서술형 문제 — 아래 데이터의 모든 줄을 한 글자도 바꾸지 말고 그대로 인용해 주세요.

데이터 항목 —
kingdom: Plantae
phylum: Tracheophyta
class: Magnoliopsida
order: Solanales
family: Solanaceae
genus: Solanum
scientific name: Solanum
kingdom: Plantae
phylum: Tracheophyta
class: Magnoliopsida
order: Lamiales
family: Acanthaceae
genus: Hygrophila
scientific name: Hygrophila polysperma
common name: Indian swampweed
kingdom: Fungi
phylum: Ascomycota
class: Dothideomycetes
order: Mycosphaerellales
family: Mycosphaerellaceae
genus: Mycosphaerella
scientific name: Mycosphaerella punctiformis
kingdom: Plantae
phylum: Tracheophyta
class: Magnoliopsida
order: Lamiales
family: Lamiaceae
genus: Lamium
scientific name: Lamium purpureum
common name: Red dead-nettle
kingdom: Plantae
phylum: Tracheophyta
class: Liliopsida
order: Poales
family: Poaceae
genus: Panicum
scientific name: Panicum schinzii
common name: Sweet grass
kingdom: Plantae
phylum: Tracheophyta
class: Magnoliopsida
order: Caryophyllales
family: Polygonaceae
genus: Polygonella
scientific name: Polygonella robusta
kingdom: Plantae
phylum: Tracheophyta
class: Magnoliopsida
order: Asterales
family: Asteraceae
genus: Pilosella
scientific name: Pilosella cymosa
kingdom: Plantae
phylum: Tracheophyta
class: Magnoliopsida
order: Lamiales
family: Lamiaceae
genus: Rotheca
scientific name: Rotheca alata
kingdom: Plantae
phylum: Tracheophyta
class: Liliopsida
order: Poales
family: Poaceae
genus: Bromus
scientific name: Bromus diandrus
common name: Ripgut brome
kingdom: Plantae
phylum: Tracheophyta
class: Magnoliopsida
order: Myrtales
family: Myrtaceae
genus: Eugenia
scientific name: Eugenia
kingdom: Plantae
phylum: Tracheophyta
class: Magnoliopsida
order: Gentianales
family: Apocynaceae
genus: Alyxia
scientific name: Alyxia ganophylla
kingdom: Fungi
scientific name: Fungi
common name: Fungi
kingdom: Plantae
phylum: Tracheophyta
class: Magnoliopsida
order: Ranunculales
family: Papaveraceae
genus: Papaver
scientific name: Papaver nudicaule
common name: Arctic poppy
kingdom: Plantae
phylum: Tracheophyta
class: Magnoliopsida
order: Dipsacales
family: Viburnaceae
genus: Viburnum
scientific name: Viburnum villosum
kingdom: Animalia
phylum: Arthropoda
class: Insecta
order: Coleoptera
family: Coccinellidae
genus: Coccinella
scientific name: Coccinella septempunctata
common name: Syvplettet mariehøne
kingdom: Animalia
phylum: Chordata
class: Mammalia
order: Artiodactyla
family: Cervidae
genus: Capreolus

답변 —
kingdom: Plantae
phylum: Tracheophyta
class: Magnoliopsida
order: Solanales
family: Solanaceae
genus: Solanum
scientific name: Solanum
kingdom: Plantae
phylum: Tracheophyta
class: Magnoliopsida
order: Lamiales
family: Acanthaceae
genus: Hygrophila
scientific name: Hygrophila polysperma
common name: Indian swampweed
kingdom: Fungi
phylum: Ascomycota
class: Dothideomycetes
order: Mycosphaerellales
family: Mycosphaerellaceae
genus: Mycosphaerella
scientific name: Mycosphaerella punctiformis
kingdom: Plantae
phylum: Tracheophyta
class: Magnoliopsida
order: Lamiales
family: Lamiaceae
genus: Lamium
scientific name: Lamium purpureum
common name: Red dead-nettle
kingdom: Plantae
phylum: Tracheophyta
class: Liliopsida
order: Poales
family: Poaceae
genus: Panicum
scientific name: Panicum schinzii
common name: Sweet grass
kingdom: Plantae
phylum: Tracheophyta
class: Magnoliopsida
order: Caryophyllales
family: Polygonaceae
genus: Polygonella
scientific name: Polygonella robusta
kingdom: Plantae
phylum: Tracheophyta
class: Magnoliopsida
order: Asterales
family: Asteraceae
genus: Pilosella
scientific name: Pilosella cymosa
kingdom: Plantae
phylum: Tracheophyta
class: Magnoliopsida
order: Lamiales
family: Lamiaceae
genus: Rotheca
scientific name: Rotheca alata
kingdom: Plantae
phylum: Tracheophyta
class: Liliopsida
order: Poales
family: Poaceae
genus: Bromus
scientific name: Bromus diandrus
common name: Ripgut brome
kingdom: Plantae
phylum: Tracheophyta
class: Magnoliopsida
order: Myrtales
family: Myrtaceae
genus: Eugenia
scientific name: Eugenia
kingdom: Plantae
phylum: Tracheophyta
class: Magnoliopsida
order: Gentianales
family: Apocynaceae
genus: Alyxia
scientific name: Alyxia ganophylla
kingdom: Fungi
scientific name: Fungi
common name: Fungi
kingdom: Plantae
phylum: Tracheophyta
class: Magnoliopsida
order: Ranunculales
family: Papaveraceae
genus: Papaver
scientific name: Papaver nudicaule
common name: Arctic poppy
kingdom: Plantae
phylum: Tracheophyta
class: Magnoliopsida
order: Dipsacales
family: Viburnaceae
genus: Viburnum
scientific name: Viburnum villosum
kingdom: Animalia
phylum: Arthropoda
class: Insecta
order: Coleoptera
family: Coccinellidae
genus: Coccinella
scientific name: Coccinella septempunctata
common name: Syvplettet mariehøne
kingdom: Animalia
phylum: Chordata
class: Mammalia
order: Artiodactyla
family: Cervidae
genus: Capreolus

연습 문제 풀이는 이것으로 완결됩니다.